_Extracted data_
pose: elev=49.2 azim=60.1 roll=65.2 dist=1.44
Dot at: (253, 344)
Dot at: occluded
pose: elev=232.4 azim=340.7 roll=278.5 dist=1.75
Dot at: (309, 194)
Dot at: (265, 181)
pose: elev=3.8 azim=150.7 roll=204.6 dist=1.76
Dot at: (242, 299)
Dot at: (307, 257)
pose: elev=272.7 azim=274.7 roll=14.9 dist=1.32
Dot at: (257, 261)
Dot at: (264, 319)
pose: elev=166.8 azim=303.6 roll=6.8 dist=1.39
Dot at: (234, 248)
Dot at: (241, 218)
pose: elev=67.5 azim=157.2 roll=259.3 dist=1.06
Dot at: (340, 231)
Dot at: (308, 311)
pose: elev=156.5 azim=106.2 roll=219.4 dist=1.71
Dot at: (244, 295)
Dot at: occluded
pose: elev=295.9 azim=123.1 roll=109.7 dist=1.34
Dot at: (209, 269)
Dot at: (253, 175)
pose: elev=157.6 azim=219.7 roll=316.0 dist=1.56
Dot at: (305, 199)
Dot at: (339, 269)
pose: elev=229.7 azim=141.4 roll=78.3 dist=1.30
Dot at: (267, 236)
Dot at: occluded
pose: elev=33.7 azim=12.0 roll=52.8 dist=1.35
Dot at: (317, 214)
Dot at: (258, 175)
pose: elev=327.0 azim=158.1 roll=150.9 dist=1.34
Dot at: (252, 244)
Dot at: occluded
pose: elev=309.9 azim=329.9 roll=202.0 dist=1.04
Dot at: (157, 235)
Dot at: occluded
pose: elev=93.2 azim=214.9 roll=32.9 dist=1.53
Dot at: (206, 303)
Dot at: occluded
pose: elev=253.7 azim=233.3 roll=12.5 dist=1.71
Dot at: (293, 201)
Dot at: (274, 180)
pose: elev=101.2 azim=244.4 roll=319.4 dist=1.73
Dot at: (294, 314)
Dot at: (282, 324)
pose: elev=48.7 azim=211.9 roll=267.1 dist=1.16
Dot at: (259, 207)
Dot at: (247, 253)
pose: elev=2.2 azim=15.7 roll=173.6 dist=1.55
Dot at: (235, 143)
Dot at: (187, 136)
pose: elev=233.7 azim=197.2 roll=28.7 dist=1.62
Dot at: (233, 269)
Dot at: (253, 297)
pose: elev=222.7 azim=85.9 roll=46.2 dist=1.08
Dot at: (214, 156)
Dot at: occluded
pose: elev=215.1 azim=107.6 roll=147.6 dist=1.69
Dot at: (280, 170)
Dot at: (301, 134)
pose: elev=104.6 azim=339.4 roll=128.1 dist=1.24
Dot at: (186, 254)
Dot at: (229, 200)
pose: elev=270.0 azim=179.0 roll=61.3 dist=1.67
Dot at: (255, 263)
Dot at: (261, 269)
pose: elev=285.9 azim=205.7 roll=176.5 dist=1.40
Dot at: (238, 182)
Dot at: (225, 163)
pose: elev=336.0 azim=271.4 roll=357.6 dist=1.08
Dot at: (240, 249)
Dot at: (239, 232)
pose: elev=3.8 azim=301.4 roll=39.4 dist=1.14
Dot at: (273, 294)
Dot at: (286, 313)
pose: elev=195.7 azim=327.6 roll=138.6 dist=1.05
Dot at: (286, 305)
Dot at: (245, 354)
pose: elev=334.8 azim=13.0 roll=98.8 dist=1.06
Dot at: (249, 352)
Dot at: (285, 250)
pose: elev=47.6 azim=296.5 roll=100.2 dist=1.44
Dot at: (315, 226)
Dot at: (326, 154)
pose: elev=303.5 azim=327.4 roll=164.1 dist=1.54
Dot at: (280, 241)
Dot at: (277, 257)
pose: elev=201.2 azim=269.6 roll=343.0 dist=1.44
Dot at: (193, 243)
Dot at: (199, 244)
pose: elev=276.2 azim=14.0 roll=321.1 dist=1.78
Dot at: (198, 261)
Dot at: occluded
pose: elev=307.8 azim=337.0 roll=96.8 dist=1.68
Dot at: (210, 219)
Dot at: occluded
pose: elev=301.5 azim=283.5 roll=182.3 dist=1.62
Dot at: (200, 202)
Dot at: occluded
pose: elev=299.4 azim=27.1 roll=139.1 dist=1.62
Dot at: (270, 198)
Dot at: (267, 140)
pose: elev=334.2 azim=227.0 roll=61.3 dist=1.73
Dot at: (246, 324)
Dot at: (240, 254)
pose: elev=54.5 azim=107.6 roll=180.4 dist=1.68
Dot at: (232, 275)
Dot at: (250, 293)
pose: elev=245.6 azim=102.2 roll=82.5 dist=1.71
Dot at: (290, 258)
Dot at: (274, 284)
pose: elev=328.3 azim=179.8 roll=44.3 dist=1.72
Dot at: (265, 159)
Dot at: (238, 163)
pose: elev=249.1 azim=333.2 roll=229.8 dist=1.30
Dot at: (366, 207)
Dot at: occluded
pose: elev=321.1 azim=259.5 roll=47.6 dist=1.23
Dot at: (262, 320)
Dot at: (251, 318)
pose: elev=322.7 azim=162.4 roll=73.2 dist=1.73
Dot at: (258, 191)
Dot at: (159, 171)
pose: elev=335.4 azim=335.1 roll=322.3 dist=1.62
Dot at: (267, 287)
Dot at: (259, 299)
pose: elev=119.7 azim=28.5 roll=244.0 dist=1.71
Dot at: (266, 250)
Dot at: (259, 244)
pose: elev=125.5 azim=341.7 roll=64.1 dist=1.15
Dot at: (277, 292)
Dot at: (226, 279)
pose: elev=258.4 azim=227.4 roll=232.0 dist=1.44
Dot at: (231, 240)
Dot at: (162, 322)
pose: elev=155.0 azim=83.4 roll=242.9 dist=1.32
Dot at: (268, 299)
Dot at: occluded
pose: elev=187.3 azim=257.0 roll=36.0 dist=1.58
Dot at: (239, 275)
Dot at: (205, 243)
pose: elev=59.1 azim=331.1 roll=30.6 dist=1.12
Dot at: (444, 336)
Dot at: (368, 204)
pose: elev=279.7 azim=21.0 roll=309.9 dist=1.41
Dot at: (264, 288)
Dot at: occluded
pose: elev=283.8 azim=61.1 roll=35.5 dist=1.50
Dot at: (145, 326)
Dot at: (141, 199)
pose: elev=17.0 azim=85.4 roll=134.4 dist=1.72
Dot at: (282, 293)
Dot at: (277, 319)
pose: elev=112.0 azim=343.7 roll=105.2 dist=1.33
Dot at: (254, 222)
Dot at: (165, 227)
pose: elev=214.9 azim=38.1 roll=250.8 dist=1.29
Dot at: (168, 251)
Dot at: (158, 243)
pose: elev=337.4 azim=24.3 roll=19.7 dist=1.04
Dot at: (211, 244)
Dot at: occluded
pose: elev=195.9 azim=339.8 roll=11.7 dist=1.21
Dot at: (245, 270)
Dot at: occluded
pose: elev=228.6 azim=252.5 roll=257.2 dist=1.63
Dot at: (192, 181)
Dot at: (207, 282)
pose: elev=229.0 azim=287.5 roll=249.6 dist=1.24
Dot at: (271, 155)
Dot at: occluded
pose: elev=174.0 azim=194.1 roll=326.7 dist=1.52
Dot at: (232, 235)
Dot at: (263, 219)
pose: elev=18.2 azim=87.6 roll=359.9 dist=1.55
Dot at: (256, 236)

_Work to be completed_
Render the records from the line with "pose: elev=104.6 azim=339.4" to the line with "Dot at: (225, 163)", both of those lines included, as a numbered list, omitting any blank lines.

_Output for this task_
1. pose: elev=104.6 azim=339.4 roll=128.1 dist=1.24
2. Dot at: (186, 254)
3. Dot at: (229, 200)
4. pose: elev=270.0 azim=179.0 roll=61.3 dist=1.67
5. Dot at: (255, 263)
6. Dot at: (261, 269)
7. pose: elev=285.9 azim=205.7 roll=176.5 dist=1.40
8. Dot at: (238, 182)
9. Dot at: (225, 163)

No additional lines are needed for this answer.